An der anschließenden Debatte beteiligten sich die Abgeordneten Dr. Michael Spindelegger, Dr. Irmtraut Karlsson, Mag. Doris Kammerlander, Wolfgang Jung, Dr. Martina Gredler, Dr. Willi Fuhrmann, Werner Amon und der Ausschußobmann Abgeordneter Peter Schieder sowie der Bundesminister für auswärtige Angelegenheiten Dr. Wolfgang Schüssel.
Bei der Abstimmung wurde mehrstimmig beschlossen, dem Nationalrat die Genehmigung des Abschlusses dieses Staatsvertrages zu empfehlen.
Als Ergebnis seiner Beratungen stellt der Außenpolitische Ausschuß den Antrag, der Nationalrat wolle beschließen:
1. Der Abschluß des Staatsvertrages: Übereinkommen über das Verbot des Einsatzes, der Lagerung, der Herstellung und der Weitergabe von Antipersonenminen und über deren Vernichtung samt Erklärung der Republik Österreich (1088 der Beilagen) wird genehmigt.

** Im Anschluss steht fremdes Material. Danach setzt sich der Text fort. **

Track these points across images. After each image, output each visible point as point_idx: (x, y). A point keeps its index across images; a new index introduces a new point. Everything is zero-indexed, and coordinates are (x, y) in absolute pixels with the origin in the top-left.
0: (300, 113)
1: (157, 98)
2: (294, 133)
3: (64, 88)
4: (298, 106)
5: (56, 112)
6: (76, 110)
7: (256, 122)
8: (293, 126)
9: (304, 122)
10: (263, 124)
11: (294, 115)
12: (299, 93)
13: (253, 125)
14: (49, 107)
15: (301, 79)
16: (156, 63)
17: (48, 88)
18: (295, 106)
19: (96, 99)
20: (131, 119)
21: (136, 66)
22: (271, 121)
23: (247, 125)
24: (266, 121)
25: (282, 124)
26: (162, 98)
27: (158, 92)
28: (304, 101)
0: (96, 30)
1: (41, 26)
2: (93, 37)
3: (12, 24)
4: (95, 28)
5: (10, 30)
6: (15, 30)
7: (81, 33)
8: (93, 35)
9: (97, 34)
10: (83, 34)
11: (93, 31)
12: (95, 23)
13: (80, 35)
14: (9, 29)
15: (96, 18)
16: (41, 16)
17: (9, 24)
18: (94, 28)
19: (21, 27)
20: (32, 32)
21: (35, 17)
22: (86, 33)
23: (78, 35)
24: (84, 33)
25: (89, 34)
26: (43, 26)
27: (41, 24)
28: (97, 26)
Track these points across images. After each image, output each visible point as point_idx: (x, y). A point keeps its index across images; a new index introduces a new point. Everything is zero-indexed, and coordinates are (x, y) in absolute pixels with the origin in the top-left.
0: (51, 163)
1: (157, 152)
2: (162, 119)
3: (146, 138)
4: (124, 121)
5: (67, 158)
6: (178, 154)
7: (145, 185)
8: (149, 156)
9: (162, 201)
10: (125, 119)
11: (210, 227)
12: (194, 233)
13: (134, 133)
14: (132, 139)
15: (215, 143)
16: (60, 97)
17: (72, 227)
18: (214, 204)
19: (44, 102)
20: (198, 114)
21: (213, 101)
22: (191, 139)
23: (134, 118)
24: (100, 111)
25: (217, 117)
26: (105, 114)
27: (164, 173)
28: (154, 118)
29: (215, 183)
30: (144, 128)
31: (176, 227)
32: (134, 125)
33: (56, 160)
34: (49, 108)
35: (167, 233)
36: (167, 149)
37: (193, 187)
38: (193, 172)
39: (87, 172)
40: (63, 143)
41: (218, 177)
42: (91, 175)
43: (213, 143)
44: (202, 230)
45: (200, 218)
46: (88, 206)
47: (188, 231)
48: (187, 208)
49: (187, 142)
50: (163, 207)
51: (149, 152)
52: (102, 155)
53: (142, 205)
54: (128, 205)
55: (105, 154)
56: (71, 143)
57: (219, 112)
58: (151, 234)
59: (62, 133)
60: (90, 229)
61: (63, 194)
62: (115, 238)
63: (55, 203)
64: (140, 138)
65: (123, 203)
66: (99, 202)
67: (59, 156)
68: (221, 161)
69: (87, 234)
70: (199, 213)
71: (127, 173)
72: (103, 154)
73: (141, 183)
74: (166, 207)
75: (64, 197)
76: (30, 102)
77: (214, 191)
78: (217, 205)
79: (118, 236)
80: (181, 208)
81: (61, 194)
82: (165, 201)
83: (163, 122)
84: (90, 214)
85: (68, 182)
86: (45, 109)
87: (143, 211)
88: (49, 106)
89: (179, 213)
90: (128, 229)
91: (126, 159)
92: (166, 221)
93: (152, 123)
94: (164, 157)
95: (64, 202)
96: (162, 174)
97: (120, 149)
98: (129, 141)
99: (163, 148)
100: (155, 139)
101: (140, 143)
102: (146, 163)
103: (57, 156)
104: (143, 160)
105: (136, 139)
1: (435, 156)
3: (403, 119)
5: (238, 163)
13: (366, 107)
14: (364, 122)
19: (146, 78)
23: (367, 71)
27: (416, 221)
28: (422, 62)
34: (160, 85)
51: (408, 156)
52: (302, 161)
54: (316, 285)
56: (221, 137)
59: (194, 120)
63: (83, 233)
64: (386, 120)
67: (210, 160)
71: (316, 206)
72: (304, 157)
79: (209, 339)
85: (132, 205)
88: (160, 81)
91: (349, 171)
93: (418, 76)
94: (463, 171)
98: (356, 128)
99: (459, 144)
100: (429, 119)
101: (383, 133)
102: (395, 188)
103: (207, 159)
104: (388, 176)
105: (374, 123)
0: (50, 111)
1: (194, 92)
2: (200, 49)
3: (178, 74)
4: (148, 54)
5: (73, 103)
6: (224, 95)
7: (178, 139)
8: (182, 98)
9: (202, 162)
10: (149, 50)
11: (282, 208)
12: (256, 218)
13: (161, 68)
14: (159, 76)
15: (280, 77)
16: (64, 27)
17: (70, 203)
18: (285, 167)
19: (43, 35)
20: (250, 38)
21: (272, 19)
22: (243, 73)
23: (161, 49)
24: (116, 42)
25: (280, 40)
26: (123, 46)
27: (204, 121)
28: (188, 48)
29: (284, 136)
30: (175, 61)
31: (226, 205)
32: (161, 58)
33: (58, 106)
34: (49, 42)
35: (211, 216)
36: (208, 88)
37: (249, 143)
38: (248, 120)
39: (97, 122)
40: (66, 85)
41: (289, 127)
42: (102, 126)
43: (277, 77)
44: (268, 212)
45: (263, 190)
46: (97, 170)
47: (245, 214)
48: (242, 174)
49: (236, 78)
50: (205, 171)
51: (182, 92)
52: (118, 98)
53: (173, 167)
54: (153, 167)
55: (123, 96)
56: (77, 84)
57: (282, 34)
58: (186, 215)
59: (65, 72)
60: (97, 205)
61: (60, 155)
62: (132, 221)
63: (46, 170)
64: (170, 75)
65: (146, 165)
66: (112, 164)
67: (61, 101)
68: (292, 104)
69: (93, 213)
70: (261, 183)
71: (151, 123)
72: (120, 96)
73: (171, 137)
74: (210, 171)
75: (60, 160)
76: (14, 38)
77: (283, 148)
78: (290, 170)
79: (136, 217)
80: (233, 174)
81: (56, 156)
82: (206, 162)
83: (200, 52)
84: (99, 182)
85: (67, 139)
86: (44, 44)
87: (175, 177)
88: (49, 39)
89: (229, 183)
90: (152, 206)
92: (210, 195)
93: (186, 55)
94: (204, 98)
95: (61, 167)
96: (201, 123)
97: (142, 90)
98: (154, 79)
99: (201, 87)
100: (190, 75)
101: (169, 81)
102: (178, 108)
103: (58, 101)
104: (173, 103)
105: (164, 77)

2. Gemäß Art. 49 Abs. 2 B-VG hat die Kundmachung der Fassungen des Übereinkommens in arabischer, chinesischer, französischer, russischer und spanischer Sprache dadurch zu erfolgen, daß sie zur öffentlichen Einsichtnahme im Bundesministerium für auswärtige Angelegenheiten aufliegen.